→ WHAT TO DO: Reproduce all the records below, swapping every occurrence of "city" for "town" and leaving everything else unchanged.

--- Start of GIVEN INFORMATION ---

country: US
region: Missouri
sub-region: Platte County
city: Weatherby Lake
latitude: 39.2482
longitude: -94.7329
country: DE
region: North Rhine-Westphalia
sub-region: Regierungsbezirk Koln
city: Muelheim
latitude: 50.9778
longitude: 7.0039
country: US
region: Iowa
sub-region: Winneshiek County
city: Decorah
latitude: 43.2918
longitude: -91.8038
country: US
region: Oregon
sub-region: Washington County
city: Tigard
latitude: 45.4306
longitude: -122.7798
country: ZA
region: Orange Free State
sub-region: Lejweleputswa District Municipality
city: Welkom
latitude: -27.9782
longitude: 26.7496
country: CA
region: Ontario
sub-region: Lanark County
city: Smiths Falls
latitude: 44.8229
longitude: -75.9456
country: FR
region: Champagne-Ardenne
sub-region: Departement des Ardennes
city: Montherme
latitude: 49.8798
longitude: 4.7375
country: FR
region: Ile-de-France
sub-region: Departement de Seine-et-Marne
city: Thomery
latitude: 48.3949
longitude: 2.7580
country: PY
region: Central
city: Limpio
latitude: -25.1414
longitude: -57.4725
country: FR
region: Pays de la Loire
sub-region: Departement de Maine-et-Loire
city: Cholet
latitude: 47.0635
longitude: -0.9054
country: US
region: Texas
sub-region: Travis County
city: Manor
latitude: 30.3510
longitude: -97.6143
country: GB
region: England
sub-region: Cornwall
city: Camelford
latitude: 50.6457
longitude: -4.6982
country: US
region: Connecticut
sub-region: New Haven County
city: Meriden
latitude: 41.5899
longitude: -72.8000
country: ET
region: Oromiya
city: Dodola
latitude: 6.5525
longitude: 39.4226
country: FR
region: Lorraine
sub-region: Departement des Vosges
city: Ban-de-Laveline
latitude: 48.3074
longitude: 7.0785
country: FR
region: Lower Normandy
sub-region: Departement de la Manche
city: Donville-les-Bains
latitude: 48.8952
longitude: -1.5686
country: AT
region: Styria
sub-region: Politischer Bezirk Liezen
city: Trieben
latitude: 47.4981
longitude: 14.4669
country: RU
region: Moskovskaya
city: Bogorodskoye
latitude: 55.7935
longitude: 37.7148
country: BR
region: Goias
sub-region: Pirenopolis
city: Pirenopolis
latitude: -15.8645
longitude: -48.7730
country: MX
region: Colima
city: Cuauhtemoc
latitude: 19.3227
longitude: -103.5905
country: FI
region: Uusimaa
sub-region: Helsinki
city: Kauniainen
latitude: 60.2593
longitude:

--- End of GIVEN INFORMATION ---

→ TASK RESPONSE:
country: US
region: Missouri
sub-region: Platte County
town: Weatherby Lake
latitude: 39.2482
longitude: -94.7329
country: DE
region: North Rhine-Westphalia
sub-region: Regierungsbezirk Koln
town: Muelheim
latitude: 50.9778
longitude: 7.0039
country: US
region: Iowa
sub-region: Winneshiek County
town: Decorah
latitude: 43.2918
longitude: -91.8038
country: US
region: Oregon
sub-region: Washington County
town: Tigard
latitude: 45.4306
longitude: -122.7798
country: ZA
region: Orange Free State
sub-region: Lejweleputswa District Municipality
town: Welkom
latitude: -27.9782
longitude: 26.7496
country: CA
region: Ontario
sub-region: Lanark County
town: Smiths Falls
latitude: 44.8229
longitude: -75.9456
country: FR
region: Champagne-Ardenne
sub-region: Departement des Ardennes
town: Montherme
latitude: 49.8798
longitude: 4.7375
country: FR
region: Ile-de-France
sub-region: Departement de Seine-et-Marne
town: Thomery
latitude: 48.3949
longitude: 2.7580
country: PY
region: Central
town: Limpio
latitude: -25.1414
longitude: -57.4725
country: FR
region: Pays de la Loire
sub-region: Departement de Maine-et-Loire
town: Cholet
latitude: 47.0635
longitude: -0.9054
country: US
region: Texas
sub-region: Travis County
town: Manor
latitude: 30.3510
longitude: -97.6143
country: GB
region: England
sub-region: Cornwall
town: Camelford
latitude: 50.6457
longitude: -4.6982
country: US
region: Connecticut
sub-region: New Haven County
town: Meriden
latitude: 41.5899
longitude: -72.8000
country: ET
region: Oromiya
town: Dodola
latitude: 6.5525
longitude: 39.4226
country: FR
region: Lorraine
sub-region: Departement des Vosges
town: Ban-de-Laveline
latitude: 48.3074
longitude: 7.0785
country: FR
region: Lower Normandy
sub-region: Departement de la Manche
town: Donville-les-Bains
latitude: 48.8952
longitude: -1.5686
country: AT
region: Styria
sub-region: Politischer Bezirk Liezen
town: Trieben
latitude: 47.4981
longitude: 14.4669
country: RU
region: Moskovskaya
town: Bogorodskoye
latitude: 55.7935
longitude: 37.7148
country: BR
region: Goias
sub-region: Pirenopolis
town: Pirenopolis
latitude: -15.8645
longitude: -48.7730
country: MX
region: Colima
town: Cuauhtemoc
latitude: 19.3227
longitude: -103.5905
country: FI
region: Uusimaa
sub-region: Helsinki
town: Kauniainen
latitude: 60.2593
longitude:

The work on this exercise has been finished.